The Bank of England has released a report that claims its strategy of Quantitative Easing, effectively printing money and giving it to banks to lend to businesses, has not negatively affected pensions. However, the Director-General of Saga, Dr Ros Altmann, disagrees with both the argument and the conclusion given by the bank.
The crux of the Bank’s argument is that although interest rates have fallen, which has undeniably harmed pensioners who have large savings rather than investments, the strengthening of the stock and shares markets has helped pension funds, overall cancelling out the effect on pensioners.
However, Dr Altmann believes that “the Bank fails to properly address the impact of QE on a vital demographic group of the UK economy – in particular the 21 million over 50s who have been negatively impacted. Given that QE, even on the Bank’s own estimates, has pushed up inflation significantly, the impact on real incomes and spending power of Britain’s retirees has been damaged. The Bank seems oblivious to this effect.”

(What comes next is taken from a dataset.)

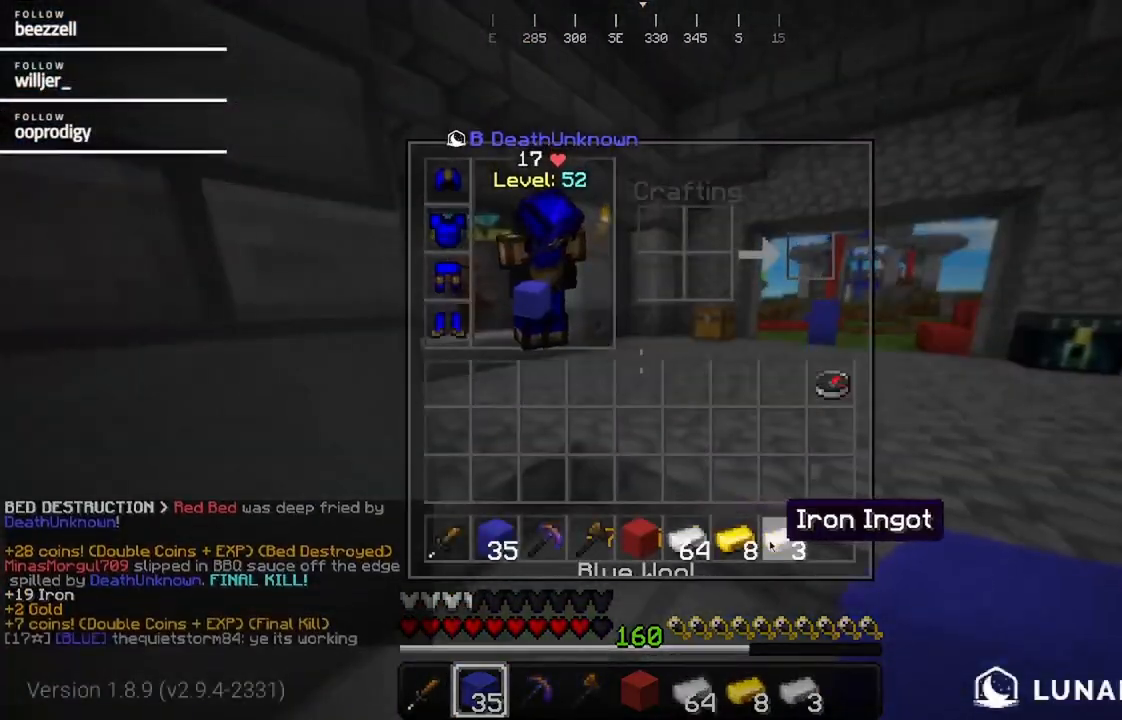
{"keys": [], "mouse": [], "events": []}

Her belief is based on the fact that not only have pensioners lost money due to savings, even if they haven’t lost money from their pension funds (which is of little comfort to those pensioners who relied mostly on savings) but that the rise in the cost of living caused by quantitative easing has seen the real worth of pension funds and interest from savings drop further still.
Another problem that she believes the bank has failed to address is the change in pay-outs of gilts, which many pension funds are invested in heavily. Dr Altmann says the Bank’s actions have encouraged more people to buy gilts, “artificially driving down gilt yields which […] is permanently impoverishing pensioners, is pushing up inflation and damaging consumer spending.”
Whilst she does not argue with the bank about the effects of quantitative easing, she does claim that “all the negative impacts need to be taken more seriously.”